Streets mom

1.2K 13 5
                                    

Hondo Pov

I called the prison to let them know to let karen is about to have two surprise visitors, "You ready for this kid" I ask "Yes, I'm over this she should have never disrespected chris like that" He responds the tone in his voice is pissed off. I don't think I have ever seen him this pissed off about something, "Street relax" I say as we walk up to the prison doors. "I will try my best'' he states, we secure our weapons to the guards and head to visitors room. Walking past the glass we see karen sitting at the table with her back facing the windows. Opening the door she turns around hearing the door open, turning around she sees street and then me and her smile fades. "Mom im not here to be polite, I'm here to tell you that since what happened earlier today were done" He says "What why" she responds "Well let's see, you caused chris stress and our child stress which isn't good for either of them. and honestly I can tell you were just trying to work me over yet again for something. I'm sick of it, you will not be apart of our childs life or our life at this point" He says looking her straight in the face. "You will regret this jimmy" karen says "No I won't, You disrespected the mother of my child and have fucked up my life more than once. Look I will always love you but that doesn't mean I need you in my life" he says and goes to walk out. she turns to me "You put him up to this" she says "No I didn't he wanted to come here on his own accord but I still would have brought it up to him anyway because honestly im surprised he did this. He is going to give that child everything he and chris didn't get as kids. But do yourself a favor and leave them alone" I say walking out.

Street POV

Pulling up to the house I feel calm "You good kid" hondo asks "Yes for the first time in a long time I feel like calm. Like I'm not waiting on a call from the prison and her asking me to risk everything I have accomplished" I say to him. "Kid I  know I dont say it all the time but I am so proud of you and chris both. You might not believe this when she joined she was very closed off and didn't know how to accept people into that part of her brain that we need to have some access to in order to be able to be a team" hondo tells me "Really.
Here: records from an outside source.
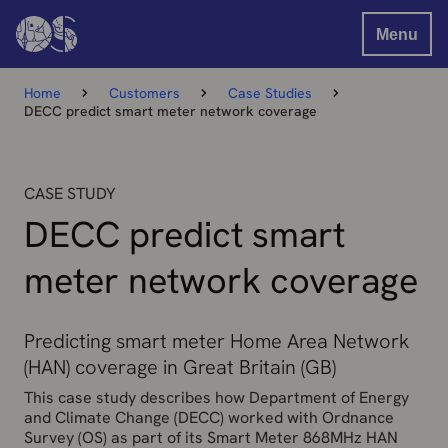
Menu
Home
Customers
Case Studies
DECC predict smart meter network coverage
CASE STUDY
DECC predict smart
meter network coverage
Predicting smart meter Home Area Network
(HAN) coverage in Great Britain (GB)
This case study describes how Department of Energy
and Climate Change (DECC) worked with Ordnance
Survey (OS) as part of its Smart Meter 868MHz HAN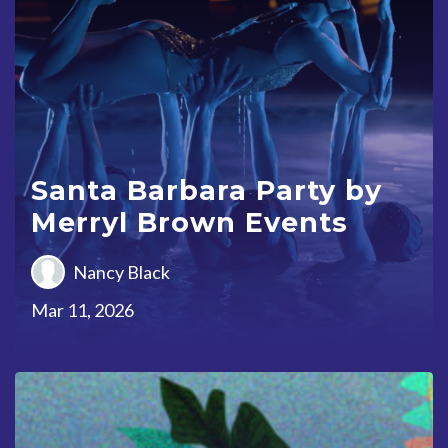
Santa Barbara Party by
Merryl Brown Events
Nancy Black
Mar 11, 2026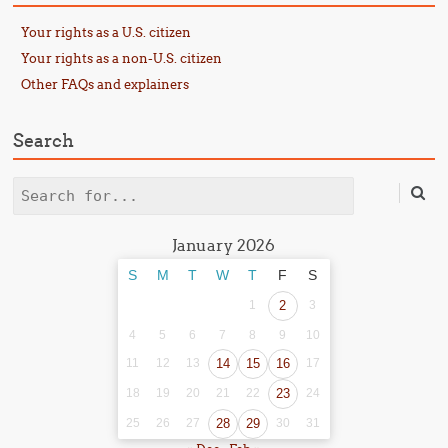
Your rights as a U.S. citizen
Your rights as a non-U.S. citizen
Other FAQs and explainers
Search
Search
January 2026
S
M
T
W
T
F
S
1
2
3
4
5
6
7
8
9
10
11
12
13
14
15
16
17
18
19
20
21
22
23
24
25
26
27
28
29
30
31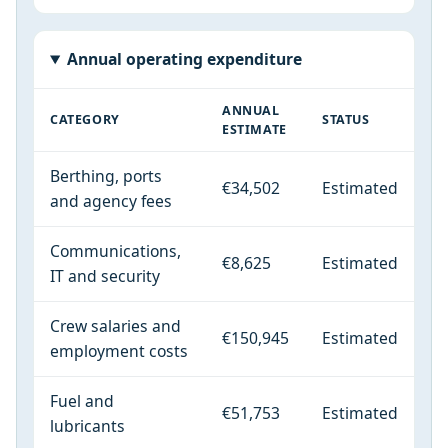
Annual operating expenditure
ANNUAL
CATEGORY
STATUS
ESTIMATE
Berthing, ports
€34,502
Estimated
and agency fees
Communications,
€8,625
Estimated
IT and security
Crew salaries and
€150,945
Estimated
employment costs
Fuel and
€51,753
Estimated
lubricants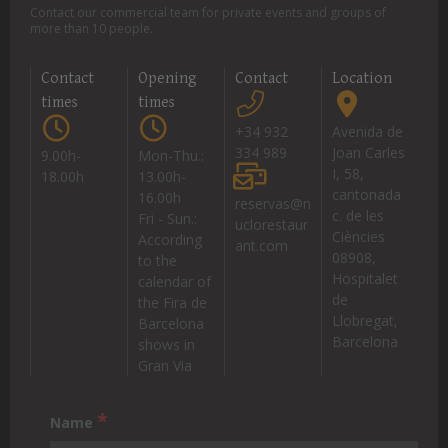
Contact our commercial team for private events and groups of
more than 10 people.
Contact
Opening
Contact
Location
times
times
+34 932
Avenida de
334 989
Joan Carles
9.00h-
Mon-Thu.:
I, 58,
18.00h
13.00h-
cantonada
16.00h
reservas@n
c. de les
Fri - Sun.:
uclorestaur
Ciències
According
ant.com
08908,
to the
Hospitalet
calendar of
de
the Fira de
Llobregat,
Barcelona
Barcelona
shows in
Gran Via
*
Name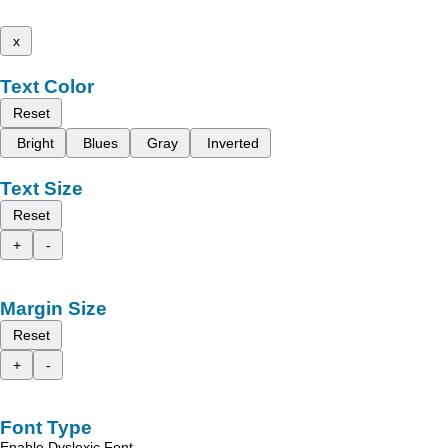
x
Text Color
Reset
Bright
Blues
Gray
Inverted
Text Size
Reset
+
-
Margin Size
Reset
+
-
Font Type
Enable Dyslexic Font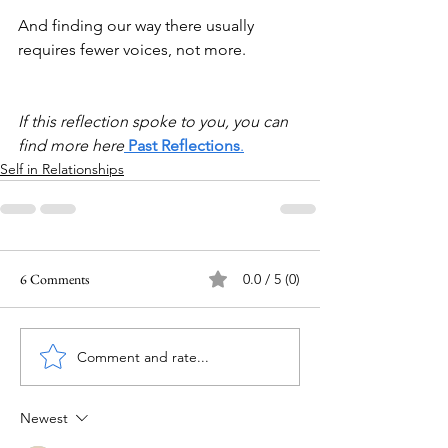
And finding our way there usually 
requires fewer voices, not more.
If this reflection spoke to you, you can 
find more here
Past Reflections
.
Self in Relationships
6 Comments
0.0 / 5 (0)
Comment and rate...
Newest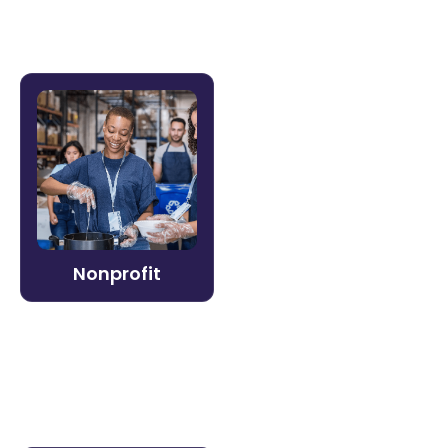
Nonprofit
Do more with less. Litmos makes it
straightforward for nonprofit organizations
to train staff and volunteers, meet grant
compliance requirements, and scale
programs without scaling overhead.
Nonprofit
Learn more →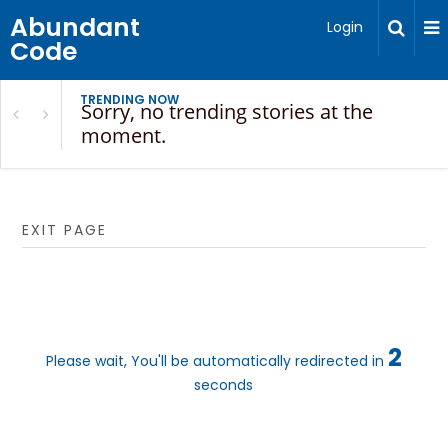
Abundant
Login
Code
TRENDING NOW
Sorry, no trending stories at the
moment.
EXIT PAGE
2
Please wait, You'll be automatically redirected in
seconds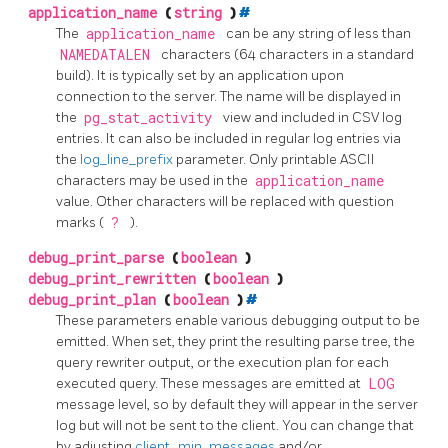
application_name
(
string
)
#
The
application_name
can be any string of less than
NAMEDATALEN
characters (64 characters in a standard
build). It is typically set by an application upon
connection to the server. The name will be displayed in
the
pg_stat_activity
view and included in CSV log
entries. It can also be included in regular log entries via
the
log_line_prefix
parameter. Only printable ASCII
characters may be used in the
application_name
value. Other characters will be replaced with question
marks (
?
).
debug_print_parse
(
boolean
)
debug_print_rewritten
(
boolean
)
debug_print_plan
(
boolean
)
#
These parameters enable various debugging output to be
emitted. When set, they print the resulting parse tree, the
query rewriter output, or the execution plan for each
executed query. These messages are emitted at
LOG
message level, so by default they will appear in the server
log but will not be sent to the client. You can change that
by adjusting
client_min_messages
and/or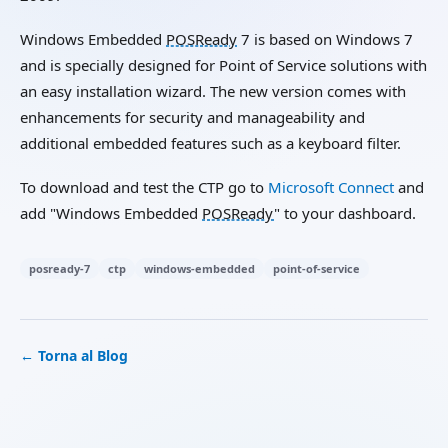
Windows Embedded
POSReady
7 is based on Windows 7
and is specially designed for Point of Service solutions with
an easy installation wizard. The new version comes with
enhancements for security and manageability and
additional embedded features such as a keyboard filter.
To download and test the CTP go to
Microsoft Connect
and
add "Windows Embedded
POSReady
" to your dashboard.
posready-7
ctp
windows-embedded
point-of-service
← Torna al Blog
I had a feeling about that but I didn't want to push it" I reply. Getting out of the car walking in the door it smells like home in here, hondo and I walk towards the noise and see annie bonnie and cortez, and see the kids and luca tan and deacon. I walk up behiind chris and wrap my arms around her "So how was seeing your mom" she asks "It was fine, but she's out of our lives forever and that's the way it's going to stay. Unless she makes a change and we see it she's not welcome near us or our family" I say pointing to everyone. She titls her head to kiss me  and I kiss the top of her head and we watch the kids run around and we all have dinner like a family. I really don't know what I did to deserve this life but im glad I did it.